The second performance requirement may be more arbitrary. It’s the busines SLA. If for example, you want to be able to assure the CEO that his dashboards have the most current data up to the minute, then the data processing has to be able to complete within a minute of any data change in order to meet that deadline.
Streaming Data Processing
If when you say “real-time”, you mean the opposite of batch processing, then you mean streaming data processing. In batch processing, data is gathered together, and all records or other data units are processed in one big bundle until they’re all done. In streaming data processing, the data is processed as it flows in, one unit at a time. And once the data starts coming in, it generally doesn’t end. The performance requirement for streaming data processing is you must process data as fast as the data flows in.
“We’re sifting through Twitter data in real-time for mentions of our company to keep an eye on sentiment.”

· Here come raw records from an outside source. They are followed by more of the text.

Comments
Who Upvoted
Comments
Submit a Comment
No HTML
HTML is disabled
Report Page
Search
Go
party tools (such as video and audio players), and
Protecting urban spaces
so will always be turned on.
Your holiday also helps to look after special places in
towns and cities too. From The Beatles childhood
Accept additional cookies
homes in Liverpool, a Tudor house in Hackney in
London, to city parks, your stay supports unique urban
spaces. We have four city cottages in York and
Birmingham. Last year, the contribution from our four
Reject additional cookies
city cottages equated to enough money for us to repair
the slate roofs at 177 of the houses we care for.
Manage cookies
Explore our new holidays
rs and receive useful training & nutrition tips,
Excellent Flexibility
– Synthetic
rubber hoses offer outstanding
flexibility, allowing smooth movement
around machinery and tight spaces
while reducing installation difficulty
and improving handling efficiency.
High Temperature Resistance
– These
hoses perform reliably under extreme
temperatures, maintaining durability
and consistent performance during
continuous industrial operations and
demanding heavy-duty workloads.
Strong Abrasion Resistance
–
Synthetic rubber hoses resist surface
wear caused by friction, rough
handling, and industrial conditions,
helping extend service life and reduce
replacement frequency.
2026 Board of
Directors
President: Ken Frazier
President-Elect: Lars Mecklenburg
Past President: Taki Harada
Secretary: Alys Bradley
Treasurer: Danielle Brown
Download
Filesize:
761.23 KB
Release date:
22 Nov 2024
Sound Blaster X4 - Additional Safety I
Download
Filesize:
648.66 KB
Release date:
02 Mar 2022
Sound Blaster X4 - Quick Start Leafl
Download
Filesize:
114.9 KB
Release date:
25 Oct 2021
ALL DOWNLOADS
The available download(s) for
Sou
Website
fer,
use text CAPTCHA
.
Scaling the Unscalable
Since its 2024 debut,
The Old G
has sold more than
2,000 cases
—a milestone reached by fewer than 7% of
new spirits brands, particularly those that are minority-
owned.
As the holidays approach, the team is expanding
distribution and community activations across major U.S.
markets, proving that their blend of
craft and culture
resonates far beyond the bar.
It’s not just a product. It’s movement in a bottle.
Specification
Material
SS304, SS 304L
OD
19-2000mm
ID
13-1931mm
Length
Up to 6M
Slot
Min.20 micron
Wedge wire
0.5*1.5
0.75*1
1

“The server information in this data center is monitored in real-time to catch problems early.”
More and more, when people say “real-time data processing” these days, they are most likely referring to streaming data processing. Streaming data processing has some very specific, and sometimes tricky to implement requirements. You have to be able to process the data continuously, without start-up or clean-up overhead. Micro-batch streaming data processing frameworks like Spark Streaming have found a way to handle start-up and clean-up needs while still keeping up with streaming performance speed requirements. Streaming data processing also requires a way to deal with occasional system failures without massive data loss. In some cases, data loss is acceptable, but in others, it isn’t.

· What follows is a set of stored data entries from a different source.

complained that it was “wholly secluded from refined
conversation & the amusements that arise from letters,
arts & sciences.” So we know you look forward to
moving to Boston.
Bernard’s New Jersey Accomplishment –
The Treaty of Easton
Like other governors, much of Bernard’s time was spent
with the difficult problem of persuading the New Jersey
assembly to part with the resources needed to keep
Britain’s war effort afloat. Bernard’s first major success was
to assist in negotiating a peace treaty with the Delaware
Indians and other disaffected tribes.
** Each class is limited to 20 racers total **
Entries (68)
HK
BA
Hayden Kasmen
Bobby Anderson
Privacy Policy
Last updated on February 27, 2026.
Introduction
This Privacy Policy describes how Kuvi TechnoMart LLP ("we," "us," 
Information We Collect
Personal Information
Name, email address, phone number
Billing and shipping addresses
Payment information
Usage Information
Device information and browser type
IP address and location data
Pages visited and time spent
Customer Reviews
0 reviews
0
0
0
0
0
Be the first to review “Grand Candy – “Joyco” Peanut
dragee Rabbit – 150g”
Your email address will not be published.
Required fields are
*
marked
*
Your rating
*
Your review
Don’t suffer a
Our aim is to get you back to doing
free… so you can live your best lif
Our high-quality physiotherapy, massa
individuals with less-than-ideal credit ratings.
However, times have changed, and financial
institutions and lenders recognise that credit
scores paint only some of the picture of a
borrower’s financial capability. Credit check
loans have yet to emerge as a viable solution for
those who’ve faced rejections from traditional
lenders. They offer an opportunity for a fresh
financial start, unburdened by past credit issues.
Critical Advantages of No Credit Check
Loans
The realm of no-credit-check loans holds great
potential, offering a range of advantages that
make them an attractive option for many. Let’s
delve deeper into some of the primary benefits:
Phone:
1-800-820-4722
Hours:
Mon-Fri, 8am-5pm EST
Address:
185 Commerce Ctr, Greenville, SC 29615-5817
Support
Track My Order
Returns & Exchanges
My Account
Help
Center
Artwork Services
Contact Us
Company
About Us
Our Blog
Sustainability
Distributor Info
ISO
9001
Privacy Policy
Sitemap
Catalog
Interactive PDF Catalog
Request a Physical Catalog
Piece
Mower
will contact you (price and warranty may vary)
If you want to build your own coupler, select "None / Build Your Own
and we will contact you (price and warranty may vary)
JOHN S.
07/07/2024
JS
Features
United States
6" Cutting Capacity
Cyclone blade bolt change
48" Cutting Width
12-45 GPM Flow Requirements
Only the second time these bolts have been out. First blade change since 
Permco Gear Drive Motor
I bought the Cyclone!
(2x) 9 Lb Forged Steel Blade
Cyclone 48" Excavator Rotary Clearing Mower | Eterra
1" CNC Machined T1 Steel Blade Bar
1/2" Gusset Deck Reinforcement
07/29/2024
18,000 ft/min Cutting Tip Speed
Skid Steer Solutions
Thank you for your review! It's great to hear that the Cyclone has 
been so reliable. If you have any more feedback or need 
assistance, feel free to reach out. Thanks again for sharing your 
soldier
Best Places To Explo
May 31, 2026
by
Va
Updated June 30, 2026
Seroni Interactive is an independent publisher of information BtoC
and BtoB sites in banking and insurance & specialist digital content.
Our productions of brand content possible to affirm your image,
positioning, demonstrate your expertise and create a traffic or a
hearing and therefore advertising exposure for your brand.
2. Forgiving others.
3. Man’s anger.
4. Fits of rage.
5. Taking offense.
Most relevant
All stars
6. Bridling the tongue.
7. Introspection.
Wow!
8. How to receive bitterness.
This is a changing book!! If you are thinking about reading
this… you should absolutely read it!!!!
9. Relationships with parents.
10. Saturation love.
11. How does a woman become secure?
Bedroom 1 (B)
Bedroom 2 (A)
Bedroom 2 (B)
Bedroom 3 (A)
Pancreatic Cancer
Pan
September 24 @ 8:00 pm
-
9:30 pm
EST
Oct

The takeaway from all these different meanings of real-time is not that you’re using the word wrong, or one definition is more right than another. It’s that when you’re thinking about implementing a real-time data processing application, it’s important to consider what kind of real-time you really mean. Based on that, you can determine what level of performance you will require.
So, what does near real-time mean? Well, near real-time is essentially something engineers say because they’re cringing inside about how ambiguous the word “real-time” has become. Seriously, why does one little hyphenated word suddenly have four different meanings? What’s up with this English language drift thing? It’s so imprecise!
Near real-time basically means any one of the definitions I mentioned, aside from sub-second response time. Although, I have heard an engineer or two use real-time to mean streaming.
So, What Does Real-Time Really, Really Mean?
At the recent Spark Summit East, Syncsort GM, Tendu Yogurtcu was asked, “What trends do you see coming up?” to which she responded, “A lot more customers are moving to real-time data processing.” Ali Ghodsi, CEO of DataBricks had the same opinion. “We’re seeing a real push for real-time.” He also saw trends toward breaking data siloes and doing more advanced analytics, “all in real-time.” Tendu also said that the future lies in combining streaming and batch on one platform.
In the same interview, Tendu and Dave Vallente of the CUBE delved into the question that spurred this blog post – what is the real definition of real-time? Dave came up with a great one that covers all four of the above meanings, and Tendu called back to it: “Respond before you lose the customer.” This, in some ways, is the best possible way to think about real-time when designing data processing systems.
Regardless of what level of performance your system has in any given situation, if you end up losing the customer, then it’s simply too slow. Maybe you should try moving up to real-time data processing.